You are viewing a plain text version of this content. The canonical link for it is here.
Posted to solr-user@lucene.apache.org by Bojan Miletic <ex...@gmail.com> on 2011/12/17 15:31:38 UTC

Problem with synonyms containing whitespace

Hi everyone,

I'm having a bit of problem with synonyms.

My synonyms.txt looks like this:

> class\ 3\ (gvw\ 10001\ -\ 14000), light
> class 4 (gvw 14001 - 16000), class 5 (gvw 16001 - 19500), class 6 (gvw
> 19501 - 26000), medium
>

When testing in analyzer by using solr admin light gets correctly
recognised as one of the synonims, but when searching for  class 3 (gvw
10001 - 14000) analyzer can't find any synonyms.
As you can see I tried escaping whitespaces with \ but that didn't help.

Configuration of used field is

> !-- lowercases the entire field value, keeping it as a single token.  -->
>       <!-- used for working with synonyms -->
>     <fieldType name="lowercase_syn" class="solr.TextField"

▶ Data under study

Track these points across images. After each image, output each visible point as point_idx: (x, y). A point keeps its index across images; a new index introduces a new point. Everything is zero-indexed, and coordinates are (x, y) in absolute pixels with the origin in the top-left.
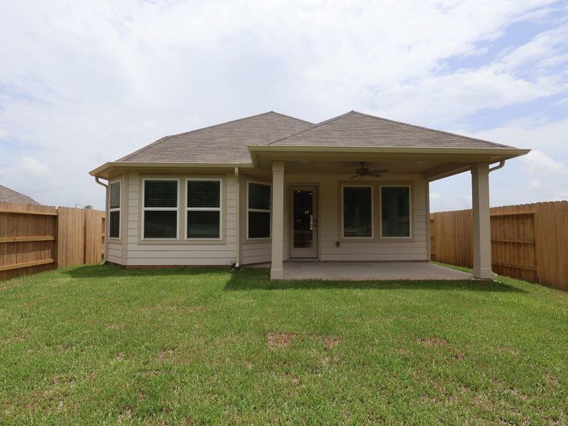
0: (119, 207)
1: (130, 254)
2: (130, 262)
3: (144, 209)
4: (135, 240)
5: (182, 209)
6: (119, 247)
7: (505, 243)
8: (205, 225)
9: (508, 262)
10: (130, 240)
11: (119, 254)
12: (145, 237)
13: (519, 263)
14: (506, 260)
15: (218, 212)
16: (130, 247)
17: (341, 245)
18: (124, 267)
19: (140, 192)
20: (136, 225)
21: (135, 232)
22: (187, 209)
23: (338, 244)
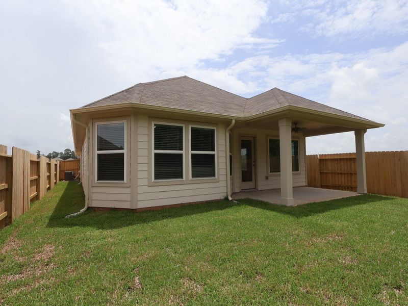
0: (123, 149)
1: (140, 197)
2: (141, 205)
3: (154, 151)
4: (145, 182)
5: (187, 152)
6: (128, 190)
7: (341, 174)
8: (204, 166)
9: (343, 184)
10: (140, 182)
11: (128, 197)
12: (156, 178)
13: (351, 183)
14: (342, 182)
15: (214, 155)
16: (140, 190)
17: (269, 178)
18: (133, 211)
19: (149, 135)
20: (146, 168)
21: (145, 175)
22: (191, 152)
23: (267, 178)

--

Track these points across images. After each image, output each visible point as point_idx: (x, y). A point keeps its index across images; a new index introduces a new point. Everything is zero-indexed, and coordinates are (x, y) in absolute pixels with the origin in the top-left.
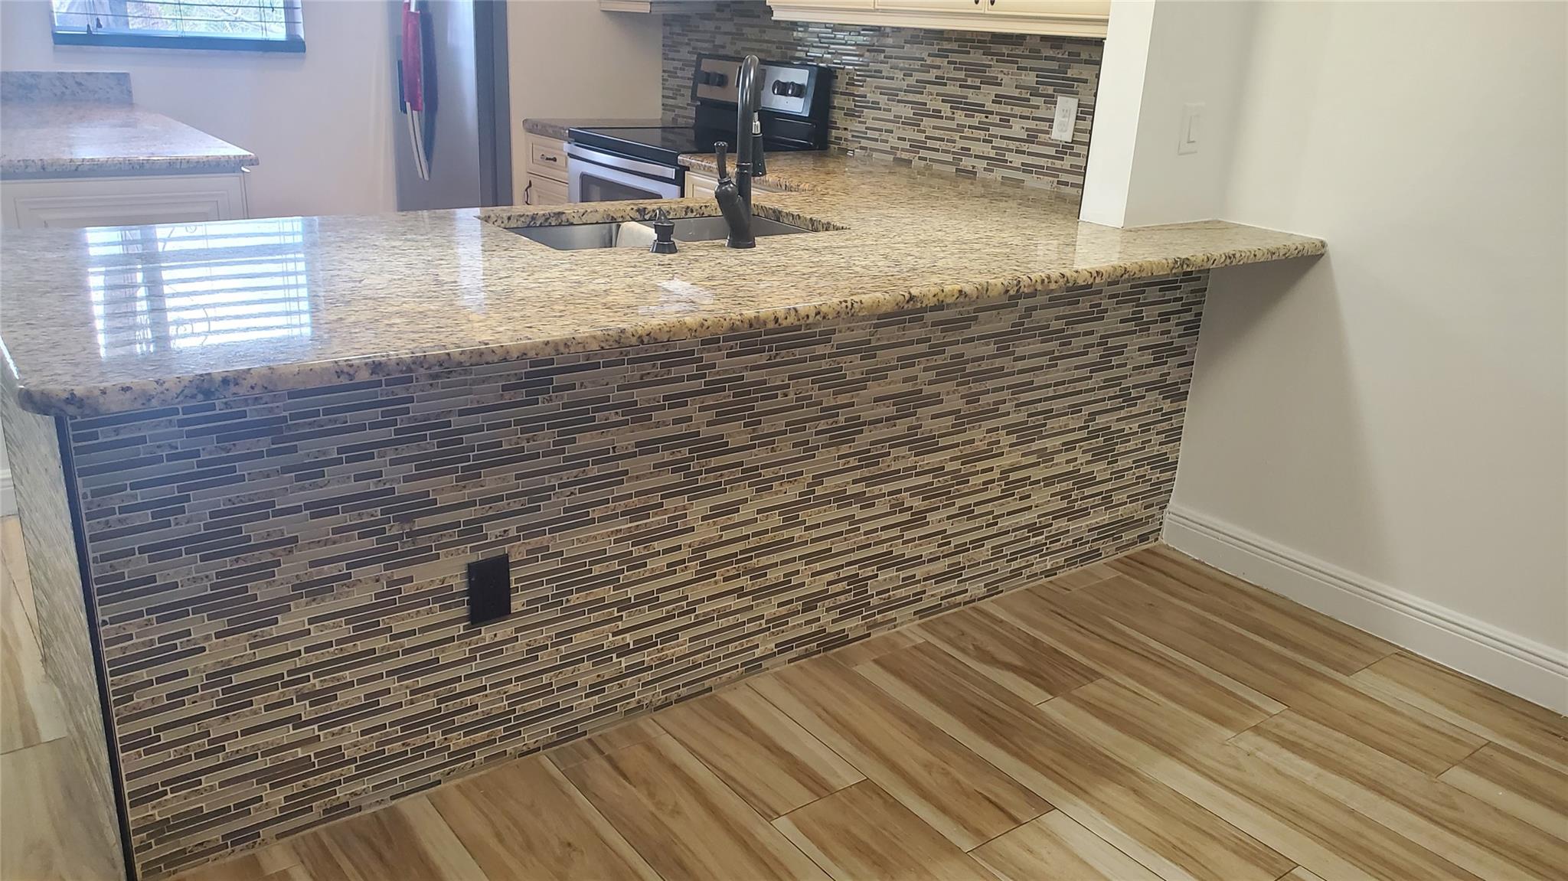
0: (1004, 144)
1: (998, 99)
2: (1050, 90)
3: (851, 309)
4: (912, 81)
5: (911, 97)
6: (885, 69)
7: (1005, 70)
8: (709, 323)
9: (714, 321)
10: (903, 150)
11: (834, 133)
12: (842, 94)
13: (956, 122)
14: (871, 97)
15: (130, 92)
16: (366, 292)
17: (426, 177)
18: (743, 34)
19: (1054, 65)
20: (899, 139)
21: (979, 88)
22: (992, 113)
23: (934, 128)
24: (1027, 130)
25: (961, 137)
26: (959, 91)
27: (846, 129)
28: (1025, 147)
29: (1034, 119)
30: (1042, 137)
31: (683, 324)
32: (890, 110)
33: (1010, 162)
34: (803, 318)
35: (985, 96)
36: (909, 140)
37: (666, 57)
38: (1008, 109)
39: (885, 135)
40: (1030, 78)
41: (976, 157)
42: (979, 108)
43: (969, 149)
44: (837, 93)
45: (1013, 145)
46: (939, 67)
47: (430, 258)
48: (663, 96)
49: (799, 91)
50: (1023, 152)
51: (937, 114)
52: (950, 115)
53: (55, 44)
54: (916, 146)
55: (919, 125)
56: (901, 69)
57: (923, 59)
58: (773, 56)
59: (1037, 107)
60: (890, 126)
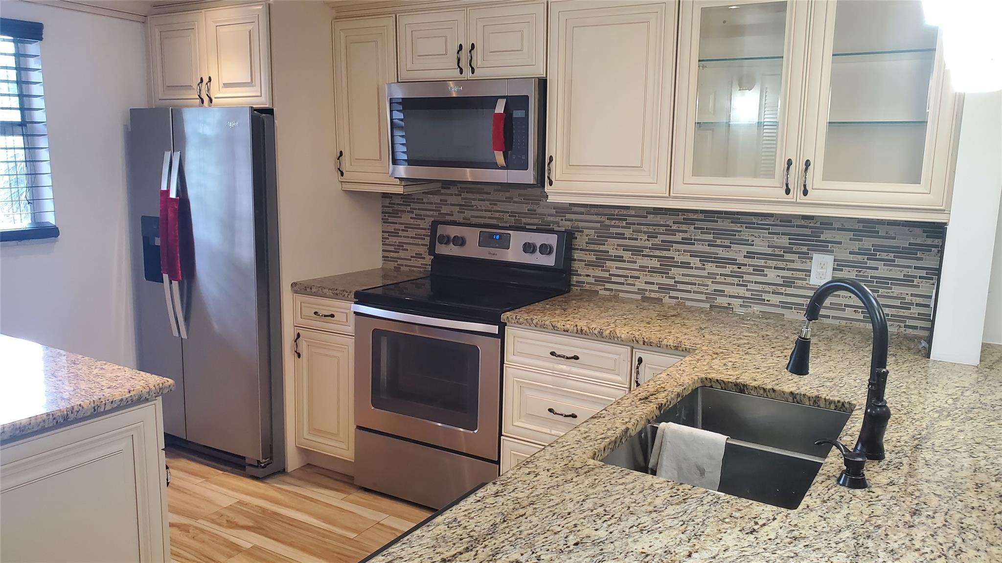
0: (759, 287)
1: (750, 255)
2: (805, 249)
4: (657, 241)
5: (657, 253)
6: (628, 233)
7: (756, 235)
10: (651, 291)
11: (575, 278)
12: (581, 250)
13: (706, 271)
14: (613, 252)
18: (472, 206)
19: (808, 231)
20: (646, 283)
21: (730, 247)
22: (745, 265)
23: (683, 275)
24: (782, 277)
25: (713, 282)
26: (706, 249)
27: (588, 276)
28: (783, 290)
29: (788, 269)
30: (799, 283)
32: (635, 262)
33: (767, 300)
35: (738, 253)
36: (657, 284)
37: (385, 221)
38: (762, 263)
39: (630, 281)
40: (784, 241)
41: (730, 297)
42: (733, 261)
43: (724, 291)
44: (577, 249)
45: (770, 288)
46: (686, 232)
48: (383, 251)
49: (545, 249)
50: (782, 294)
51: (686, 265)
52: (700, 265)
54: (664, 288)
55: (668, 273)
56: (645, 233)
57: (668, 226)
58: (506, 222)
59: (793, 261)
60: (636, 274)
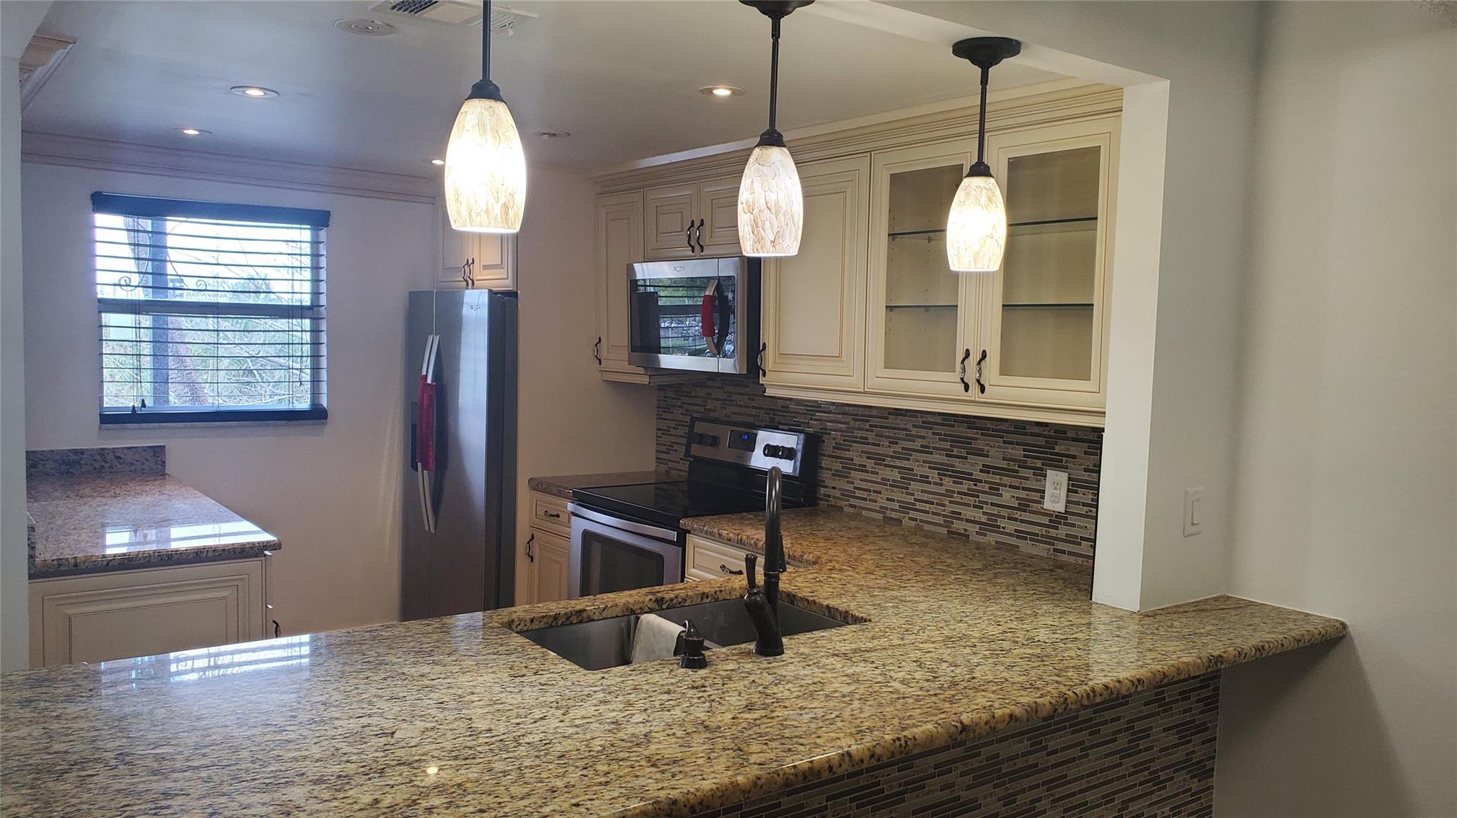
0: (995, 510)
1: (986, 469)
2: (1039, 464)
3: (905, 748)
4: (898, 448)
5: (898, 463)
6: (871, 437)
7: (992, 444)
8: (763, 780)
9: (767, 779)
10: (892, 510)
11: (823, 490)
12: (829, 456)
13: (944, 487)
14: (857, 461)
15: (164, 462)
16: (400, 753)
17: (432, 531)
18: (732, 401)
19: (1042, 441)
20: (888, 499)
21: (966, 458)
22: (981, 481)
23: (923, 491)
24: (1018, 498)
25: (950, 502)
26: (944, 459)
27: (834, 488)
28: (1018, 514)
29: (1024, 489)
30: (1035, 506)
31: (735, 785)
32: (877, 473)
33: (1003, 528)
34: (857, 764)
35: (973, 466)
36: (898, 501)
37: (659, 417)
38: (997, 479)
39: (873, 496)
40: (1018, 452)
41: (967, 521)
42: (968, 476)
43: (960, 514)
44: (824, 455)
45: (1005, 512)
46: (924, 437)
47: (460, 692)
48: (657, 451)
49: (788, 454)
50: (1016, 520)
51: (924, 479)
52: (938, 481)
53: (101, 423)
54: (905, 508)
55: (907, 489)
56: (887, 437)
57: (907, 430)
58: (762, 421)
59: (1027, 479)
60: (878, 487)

▶ Exercise set
1. Using the Solr synonyms post, decide whether each statement below agrees with it. Answer yes or no for each, quoting the deciding words.
(a) When tested in the Solr admin analyzer, "light" is recognized as a synonym.
(b) Escaping the whitespace with a backslash solved the problem.
(c) A comment in the field configuration says the field value is kept as a single token.
2. Write the next part of the Solr synonyms post, picking up right after its final line.

▶ Responses to the exercise
1.
(a) Yes: "light gets correctly recognised as one of the synonims"
(b) No: "I tried escaping whitespaces with \ but that didn't help."
(c) Yes: "lowercases the entire field value, keeping it as a single token."

2.
> positionIncrementGap="100">
>       <analyzer type="index">>
>         <tokenizer class="solr.KeywordTokenizerFactory"/>
>         <filter class="solr.LowerCaseFilterFactory" />
>         <filter class="solr.SynonymFilterFactory" synonyms="synonyms.txt"
> ignoreCase="true" expand="true"/>
>       </analyzer>
>       <analyzer type="query">>
>         <tokenizer class="solr.KeywordTokenizerFactory"/>
>         <filter class="solr.LowerCaseFilterFactory" />
>       </analyzer>
>     </fieldType>
>

Could you please help me?
Thanks

RE: Problem with synonyms containing whitespace

Posted by Soumitra Banerjee <so...@gmail.com>.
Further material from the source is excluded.